Tarskin / LaCyTools

A high-throughput data extraction package for LC-MS data.
Apache License 2.0
9 stars 5 forks source link

HD5 Support #2

Closed Tarskin closed 2 years ago

Tarskin commented 8 years ago

Integrate HD5 support in LaCyTools

genadijrazdorov commented 8 years ago

tested only on small set of samples

Tarskin commented 8 years ago
  1. Selecting 'Batch convert to pytables' while having a pyTables file selected gives an ugly exception in the console.
  2. Selecting only conversion in the batchProcess window and then doing 'run batch process' does not actually convert the files already (would be a useful feature if interested only in storing data in a more efficient manner).
  3. Perhaps we should remove the pyTables file button and have the program look for the pytables.h5 file in the batch directory? This would improve the graphical appeal of the feature, I think.
magnuspalmblad commented 8 years ago

Why are we (re)implementing this? Or more precisely: how is this different from mz5 from the Steen lab, which is already in ProteoWizard?
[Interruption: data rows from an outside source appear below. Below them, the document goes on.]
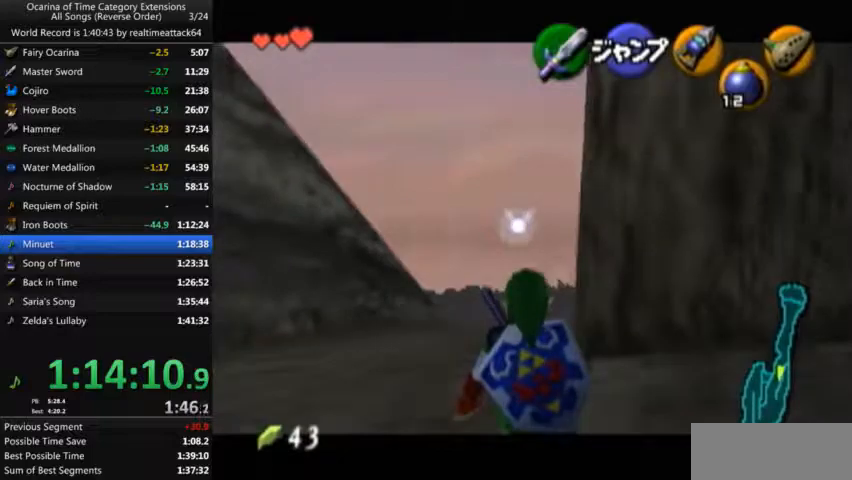
{"buttons": ["L1"], "left_stick": "down", "right_stick": "center", "events": []}
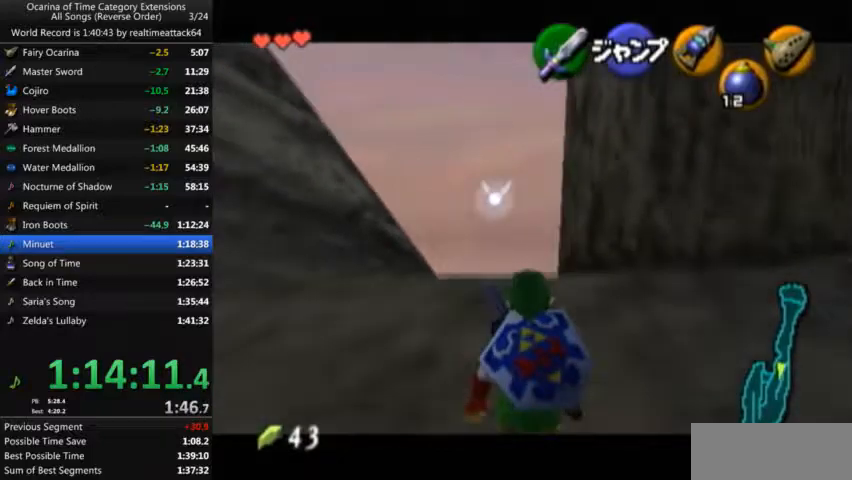
{"buttons": ["L1"], "left_stick": "down", "right_stick": "center", "events": []}
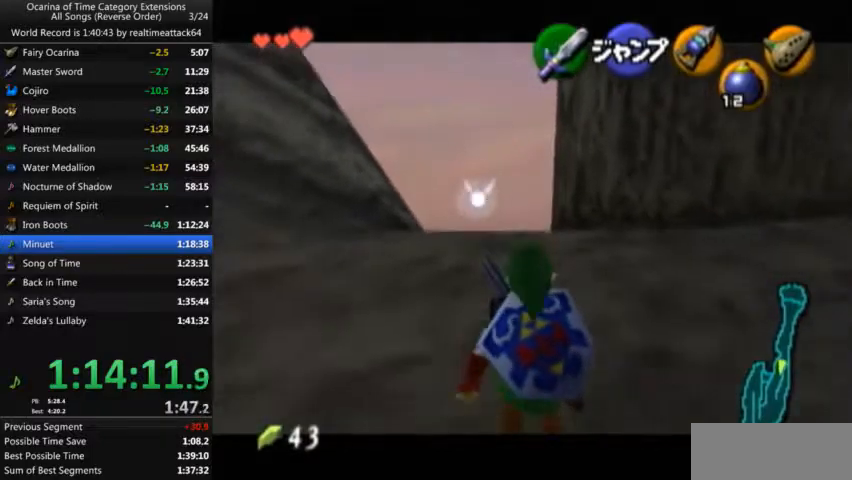
{"buttons": ["L1"], "left_stick": "down", "right_stick": "center", "events": []}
genadijrazdorov commented 8 years ago

mz5 is replicating xml formats with hd5 library, and it doesn't use pytables, which is more then just a python wrapper for hd5, and it doesn't use blosc, an extremely fast, multi-threaded, meta-compressor library. LacyTools is using both libraries and not just replicating xml ways, so it is fast and uses only 1/3 of disk space.
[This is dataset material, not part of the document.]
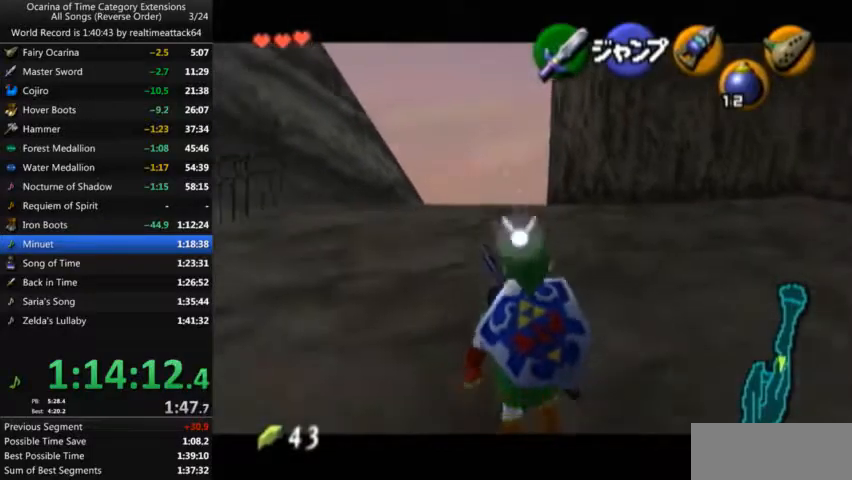
{"buttons": ["L1"], "left_stick": "down", "right_stick": "center", "events": [[200, "A", "down"], [334, "A", "up"]]}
magnuspalmblad commented 8 years ago

OK - I (genuinely) look forward to a side-by-side comparison! There are so many ways to put the data in mzML too (just looking at msconvert), which also have a huge effect on size. But I suspect you are aware of these!

Will you be at ASMS or IMSC? Otherwise, perhaps I will see you in Leiden sometime?

genadijrazdorov commented 8 years ago

Fair comparison is absolutely in our plans.

This is my last day in Leiden. I will probably not be at the ASMS or IMSC this year.